Eze Onyekpere, Director of the Centre for Social Justice, called the current practice unconstitutional, stressing that financial years must run January–December unless formally amended. He warned that capital projects are being delayed while recurrent spending dominates.
Economist Sanya Adejokun decried the overlap of three budgets running simultaneously, saying even civil servants “find it difficult to say which one is being implemented.” Seun Onigbinde, Co-founder of BudgIT, described the process as “chaotic and uncoordinated,” noting that both 2023 and 2024 budgets were extended into 2025 without justification, eroding public trust.
Dr Muda Yusuf, CEO of the Centre for the Promotion of Private Enterprise (CPPE), acknowledged that the 2026 budget is better structured than its predecessors but warned that oil benchmarks and production targets remain overly optimistic.

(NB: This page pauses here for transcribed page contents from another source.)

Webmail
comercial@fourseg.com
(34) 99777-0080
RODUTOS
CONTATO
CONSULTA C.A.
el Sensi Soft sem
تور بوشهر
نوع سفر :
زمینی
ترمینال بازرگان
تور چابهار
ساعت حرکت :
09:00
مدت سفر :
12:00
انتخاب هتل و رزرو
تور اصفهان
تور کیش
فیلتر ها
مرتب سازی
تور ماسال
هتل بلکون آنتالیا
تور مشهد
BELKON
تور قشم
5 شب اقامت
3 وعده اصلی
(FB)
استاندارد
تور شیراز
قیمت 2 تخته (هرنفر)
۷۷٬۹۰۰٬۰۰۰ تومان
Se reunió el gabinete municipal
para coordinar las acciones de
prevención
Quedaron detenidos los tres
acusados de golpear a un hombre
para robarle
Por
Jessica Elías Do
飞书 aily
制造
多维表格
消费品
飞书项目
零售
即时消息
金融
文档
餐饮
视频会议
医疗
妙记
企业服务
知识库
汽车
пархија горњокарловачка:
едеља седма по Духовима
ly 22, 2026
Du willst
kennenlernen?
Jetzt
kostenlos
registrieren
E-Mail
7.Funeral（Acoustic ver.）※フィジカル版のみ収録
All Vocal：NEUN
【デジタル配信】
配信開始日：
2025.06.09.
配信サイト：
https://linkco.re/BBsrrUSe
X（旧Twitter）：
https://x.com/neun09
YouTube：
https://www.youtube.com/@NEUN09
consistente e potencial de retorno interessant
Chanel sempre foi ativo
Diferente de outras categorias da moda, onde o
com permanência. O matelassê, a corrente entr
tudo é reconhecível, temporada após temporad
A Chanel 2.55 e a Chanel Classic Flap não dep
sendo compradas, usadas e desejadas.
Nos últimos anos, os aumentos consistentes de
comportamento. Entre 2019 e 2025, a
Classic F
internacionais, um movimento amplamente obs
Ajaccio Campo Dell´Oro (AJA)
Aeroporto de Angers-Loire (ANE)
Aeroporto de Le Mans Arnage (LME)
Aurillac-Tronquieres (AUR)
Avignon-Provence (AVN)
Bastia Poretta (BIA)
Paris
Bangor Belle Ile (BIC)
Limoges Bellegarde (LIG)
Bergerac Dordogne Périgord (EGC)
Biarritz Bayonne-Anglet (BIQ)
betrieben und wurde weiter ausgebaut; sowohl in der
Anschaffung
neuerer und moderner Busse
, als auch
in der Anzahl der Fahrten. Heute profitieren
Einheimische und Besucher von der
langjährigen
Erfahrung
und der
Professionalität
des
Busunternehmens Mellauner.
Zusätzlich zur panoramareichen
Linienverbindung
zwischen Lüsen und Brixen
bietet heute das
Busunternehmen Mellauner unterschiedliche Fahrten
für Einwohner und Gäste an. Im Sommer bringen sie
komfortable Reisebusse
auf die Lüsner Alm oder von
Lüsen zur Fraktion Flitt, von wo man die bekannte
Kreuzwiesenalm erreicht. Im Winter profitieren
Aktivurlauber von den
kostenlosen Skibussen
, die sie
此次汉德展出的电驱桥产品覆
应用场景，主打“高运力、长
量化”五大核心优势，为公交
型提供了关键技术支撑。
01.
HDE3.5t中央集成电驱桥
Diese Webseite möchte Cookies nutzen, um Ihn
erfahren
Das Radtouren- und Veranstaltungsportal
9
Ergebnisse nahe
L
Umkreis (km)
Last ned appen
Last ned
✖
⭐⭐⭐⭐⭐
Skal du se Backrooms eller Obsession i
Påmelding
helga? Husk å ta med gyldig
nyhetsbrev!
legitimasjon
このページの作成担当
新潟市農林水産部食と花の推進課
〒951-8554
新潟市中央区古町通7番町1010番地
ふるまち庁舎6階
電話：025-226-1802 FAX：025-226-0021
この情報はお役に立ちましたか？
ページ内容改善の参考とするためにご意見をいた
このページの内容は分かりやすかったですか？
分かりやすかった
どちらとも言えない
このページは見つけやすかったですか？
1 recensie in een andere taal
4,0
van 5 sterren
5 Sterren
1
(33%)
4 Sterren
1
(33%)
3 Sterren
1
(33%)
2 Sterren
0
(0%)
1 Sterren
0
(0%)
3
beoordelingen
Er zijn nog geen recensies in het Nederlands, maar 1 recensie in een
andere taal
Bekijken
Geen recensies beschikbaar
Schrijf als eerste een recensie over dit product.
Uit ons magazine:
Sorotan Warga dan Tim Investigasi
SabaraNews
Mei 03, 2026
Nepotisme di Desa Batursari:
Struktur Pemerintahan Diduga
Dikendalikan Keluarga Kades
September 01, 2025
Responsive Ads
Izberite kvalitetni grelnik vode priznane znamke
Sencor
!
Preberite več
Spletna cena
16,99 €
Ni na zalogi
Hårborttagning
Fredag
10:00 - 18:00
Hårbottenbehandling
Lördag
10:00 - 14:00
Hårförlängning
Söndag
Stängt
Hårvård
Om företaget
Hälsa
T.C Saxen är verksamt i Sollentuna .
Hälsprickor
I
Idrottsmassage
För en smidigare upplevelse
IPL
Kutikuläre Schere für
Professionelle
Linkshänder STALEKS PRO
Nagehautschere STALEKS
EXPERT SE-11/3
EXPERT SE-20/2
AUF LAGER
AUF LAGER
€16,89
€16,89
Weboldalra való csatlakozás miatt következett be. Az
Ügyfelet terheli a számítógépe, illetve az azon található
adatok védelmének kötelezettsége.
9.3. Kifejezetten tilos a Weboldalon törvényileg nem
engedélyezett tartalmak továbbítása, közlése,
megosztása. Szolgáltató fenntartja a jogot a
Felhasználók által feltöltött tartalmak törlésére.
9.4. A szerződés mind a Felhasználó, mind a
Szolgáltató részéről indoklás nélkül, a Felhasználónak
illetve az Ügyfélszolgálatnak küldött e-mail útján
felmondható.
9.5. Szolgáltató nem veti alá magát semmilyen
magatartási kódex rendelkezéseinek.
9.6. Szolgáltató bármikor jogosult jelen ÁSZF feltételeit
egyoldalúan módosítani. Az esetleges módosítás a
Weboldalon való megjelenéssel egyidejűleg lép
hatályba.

Tajudeen Abbas, Speaker of the House of Representatives, cautioned against unrealistic projections, urging that 2026 must be “a year of fulfilment” where growth translates into jobs and incomes.
Analysts at PwC flagged revenue growth projections of 15.3% in 2026 as “bold” and potentially unattainable amid global uncertainty. Tinubu, however, insisted the 2026 budget would be guided by transparency, accountability, and disciplined execution, prioritising projects that can be completed and felt by citizens.
Big Deal Intelligence Angle
This is not just a budget story — it is a systemic governance crisis. Three overlapping budgets (2024, 2025, 2026) undermine fiscal clarity. Unrealistic oil benchmarks inflate deficits and crowd out capital expenditure. Delayed capital implementation weakens infrastructure delivery and economic impact. Constitutional breaches in financial year timelines erode the rule of law. Public trust deficit grows as fiscal management appears ad hoc and politicised.
Nigeria’s fiscal credibility is on the line. Without urgent reform, the nation risks deeper debt, weaker investor confidence, and prolonged economic stagnation.